ACTION ITEM:
Using the data below, output a verbatim copy of the lines between the one holding "and towards e-IDAS" and the one holding "is a lose-lose", inclusive, without any pictures.

Transcribed page contents:
▼
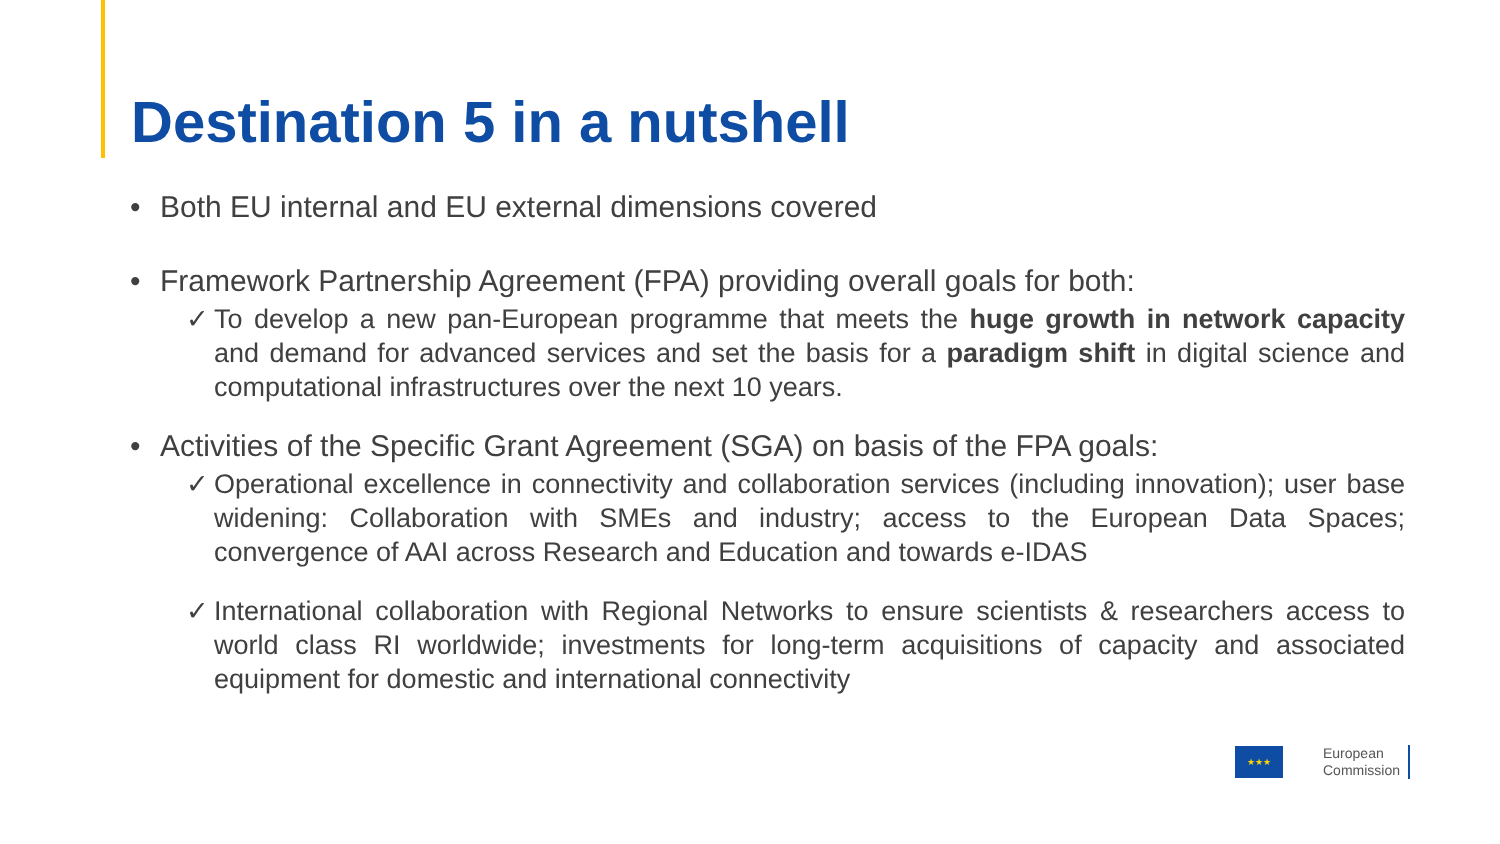Destination 5 in a nutshell
• Both EU internal and EU external dimensions covered
• Framework Partnership Agreement (FPA) providing overall goals for both:
✓ To develop a new pan-European programme that meets the huge growth in network capacity and demand for advanced services and set the basis for a paradigm shift in digital science and computational infrastructures over the next 10 years.
• Activities of the Specific Grant Agreement (SGA) on basis of the FPA goals:
✓ Operational excellence in connectivity and collaboration services (including innovation); user base widening: Collaboration with SMEs and industry; access to the European Data Spaces; convergence of AAI across Research and Education and towards e-IDAS
✓ International collaboration with Regional Networks to ensure scientists & researchers access to world class RI worldwide; investments for long-term acquisitions of capacity and associated equipment for domestic and international connectivity
★★★
European
Commission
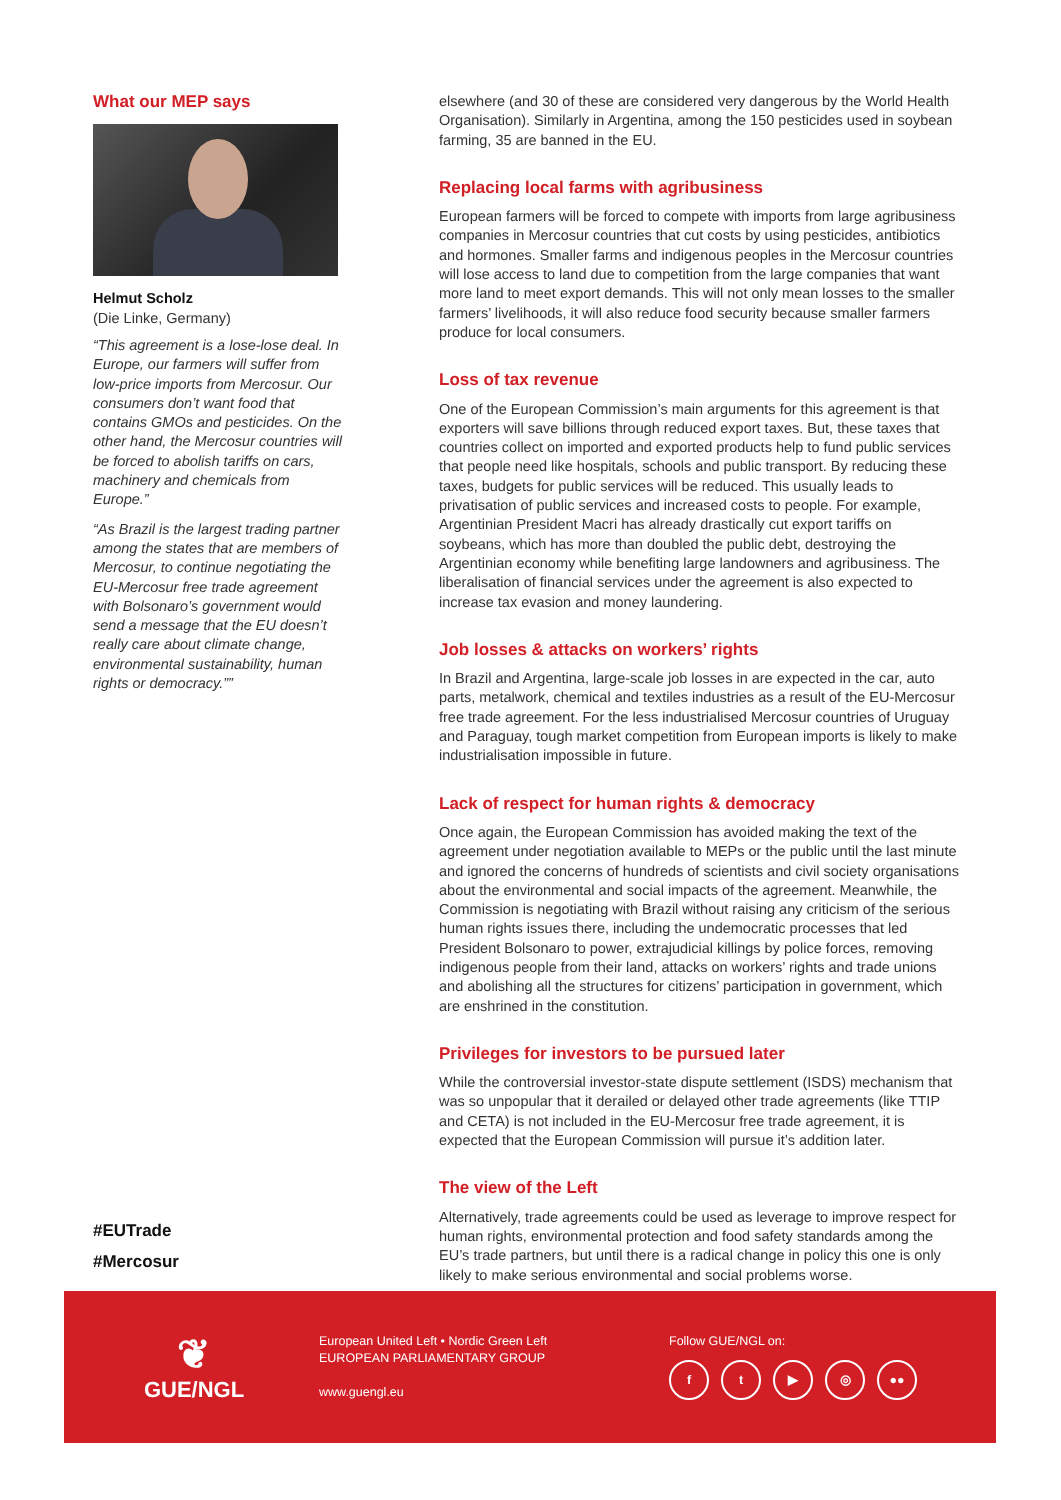What our MEP says
Helmut Scholz
(Die Linke, Germany)
“This agreement is a lose-lose deal. In Europe, our farmers will suffer from low-price imports from Mercosur. Our consumers don’t want food that contains GMOs and pesticides. On the other hand, the Mercosur countries will be forced to abolish tariffs on cars, machinery and chemicals from Europe.”
“As Brazil is the largest trading partner among the states that are members of Mercosur, to continue negotiating the EU-Mercosur free trade agreement with Bolsonaro’s government would send a message that the EU doesn’t really care about climate change, environmental sustainability, human rights or democracy.””
#EUTrade
#Mercosur
elsewhere (and 30 of these are considered very dangerous by the World Health Organisation). Similarly in Argentina, among the 150 pesticides used in soybean farming, 35 are banned in the EU.
Replacing local farms with agribusiness
European farmers will be forced to compete with imports from large agribusiness companies in Mercosur countries that cut costs by using pesticides, antibiotics and hormones. Smaller farms and indigenous peoples in the Mercosur countries will lose access to land due to competition from the large companies that want more land to meet export demands. This will not only mean losses to the smaller farmers’ livelihoods, it will also reduce food security because smaller farmers produce for local consumers.
Loss of tax revenue
One of the European Commission’s main arguments for this agreement is that exporters will save billions through reduced export taxes. But, these taxes that countries collect on imported and exported products help to fund public services that people need like hospitals, schools and public transport. By reducing these taxes, budgets for public services will be reduced. This usually leads to privatisation of public services and increased costs to people. For example, Argentinian President Macri has already drastically cut export tariffs on soybeans, which has more than doubled the public debt, destroying the Argentinian economy while benefiting large landowners and agribusiness. The liberalisation of financial services under the agreement is also expected to increase tax evasion and money laundering.
Job losses & attacks on workers’ rights
In Brazil and Argentina, large-scale job losses in are expected in the car, auto parts, metalwork, chemical and textiles industries as a result of the EU-Mercosur free trade agreement. For the less industrialised Mercosur countries of Uruguay and Paraguay, tough market competition from European imports is likely to make industrialisation impossible in future.
Lack of respect for human rights & democracy
Once again, the European Commission has avoided making the text of the agreement under negotiation available to MEPs or the public until the last minute and ignored the concerns of hundreds of scientists and civil society organisations about the environmental and social impacts of the agreement. Meanwhile, the Commission is negotiating with Brazil without raising any criticism of the serious human rights issues there, including the undemocratic processes that led President Bolsonaro to power, extrajudicial killings by police forces, removing indigenous people from their land, attacks on workers’ rights and trade unions and abolishing all the structures for citizens’ participation in government, which are enshrined in the constitution.
Privileges for investors to be pursued later
While the controversial investor-state dispute settlement (ISDS) mechanism that was so unpopular that it derailed or delayed other trade agreements (like TTIP and CETA) is not included in the EU-Mercosur free trade agreement, it is expected that the European Commission will pursue it’s addition later.
The view of the Left
Alternatively, trade agreements could be used as leverage to improve respect for human rights, environmental protection and food safety standards among the EU’s trade partners, but until there is a radical change in policy this one is only likely to make serious environmental and social problems worse.
❦
GUE/NGL
European United Left • Nordic Green Left
EUROPEAN PARLIAMENTARY GROUP
www.guengl.eu
Follow GUE/NGL on:
ft ▶ ◎ ●●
▲
SOLUTION TO THE PROBLEM:
✓ Operational excellence in connectivity and collaboration services (including innovation); user base widening: Collaboration with SMEs and industry; access to the European Data Spaces; convergence of AAI across Research and Education and towards e-IDAS
✓ International collaboration with Regional Networks to ensure scientists & researchers access to world class RI worldwide; investments for long-term acquisitions of capacity and associated equipment for domestic and international connectivity
★★★
European
Commission
What our MEP says
Helmut Scholz
(Die Linke, Germany)
“This agreement is a lose-lose deal. In Europe, our farmers will suffer from low-price imports from Mercosur. Our consumers don’t want food that contains GMOs and pesticides. On the other hand, the Mercosur countries will be forced to abolish tariffs on cars, machinery and chemicals from Europe.”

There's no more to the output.